A potem sam zastanowiłem się, dlaczego ta płyta akurat tak wygląda. I mam wrażenie, że Filipowi po prostu się ulało. Metka uniwersalnego idola dla mas musiała cisnąć go od dłuższego czasu, przecież to typ, który nawet na wybitnie mainstreamowym Szprycerze potrafił i trzymać się popowej konwencji, i błysnąć świetnym spostrzeżeniem. Ale w oczach odbiorców wciąż uchodził za rapera bezpiecznego, inteligentnego – ale bezpiecznego. Nie bez powodu to jego starsi koledzy wyciągali jako pierwszego, krytykując młodych, polskich raperów za niezabieranie głosu w sprawach politycznych i społecznych (Wiesz, co mnie trochę zastanawia? To, że młodzi artyści nie zabierają tutaj prawie żadnego głosu. Myślałem, że może Taco Hemingway ruszy do ludzi z jakimś tego rodzaju przekazem, ale też nie. Dziwi mnie to, bo coś takiego to właśnie przede wszystkim powinność młodych artystów, a nie starych pierników – mówił Janusz Panasewicz z Lady Pank w wywiadzie dla Onetu).
No to Taco wziął i ruszył. A właściwie wyrzygał z siebie wszystko to, co miał do powiedzenia przez ostatnie pięć lat, ale z jakiegoś powodu przedtem tego nie zrobił. Wyszło tabloidowo, momentami koślawo (Dwuzłotówki Dancing to chyba najsłabszy Taco, jakiego pamiętam) ale... bardzo szczerze.

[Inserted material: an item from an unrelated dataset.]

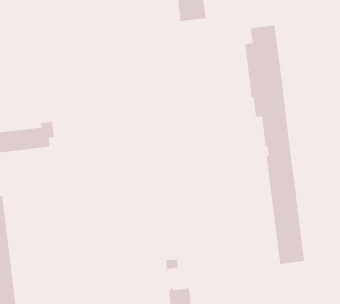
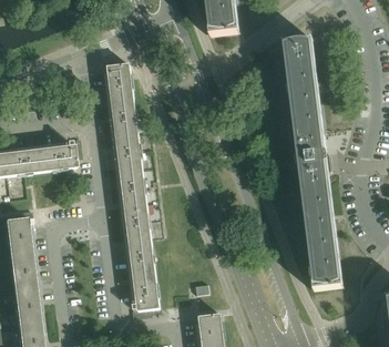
building: none -> [106,60,158,314]

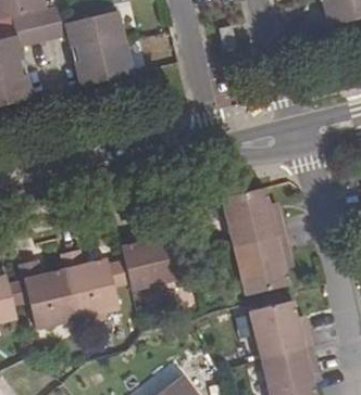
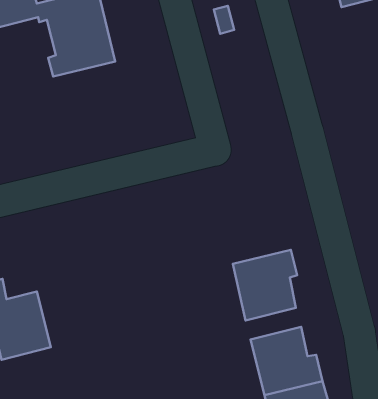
building: [223,188,285,246] -> none
building: [121,235,175,290] -> none
building: [63,252,120,318] -> none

I chyba tak też należy traktować Jarmark – jako album podyktowany impulsem, spontaniczny sprzeciw wobec tego, co buzowało w naszym krajowym kotle od dawna, a eksplodowało dopiero w 2020 roku. Specyficzna płyta na bardzo specyficzne czasy. Najgorsza w dorobku Filipa, ale wciąż ciekawa, zaskakująca czającymi się co i rusz smaczkami (Nie mam czasu na kolejkę co pochłania pocztę / W oknie C30, ja mam C39, problem) – to zresztą case tego rapera; łapię się na tym, że przy pierwszym odsłuchu jego kolejnych płyt w każdym numerze znajduje się to coś: dowcip, lapidarne spostrzeżenie albo choćby efektowną modulację flow. Nie inaczej jest z Jarmarkiem. Zgoda, gdyby miała być publicystycznym artykułem, byłaby tylko tytułem i leadem. Reszta tekstu dopiero się pisze? Oby, bo Szcześniak ma papiery nie tylko na diagnozowanie problemów, ale i szukanie recept. Ja w każdym razie wolę wkurwionego, mocno nierównego Taco od szeregu spękanych raperów, którzy nie zabierają głosu, bo muzyka nie jest od tego.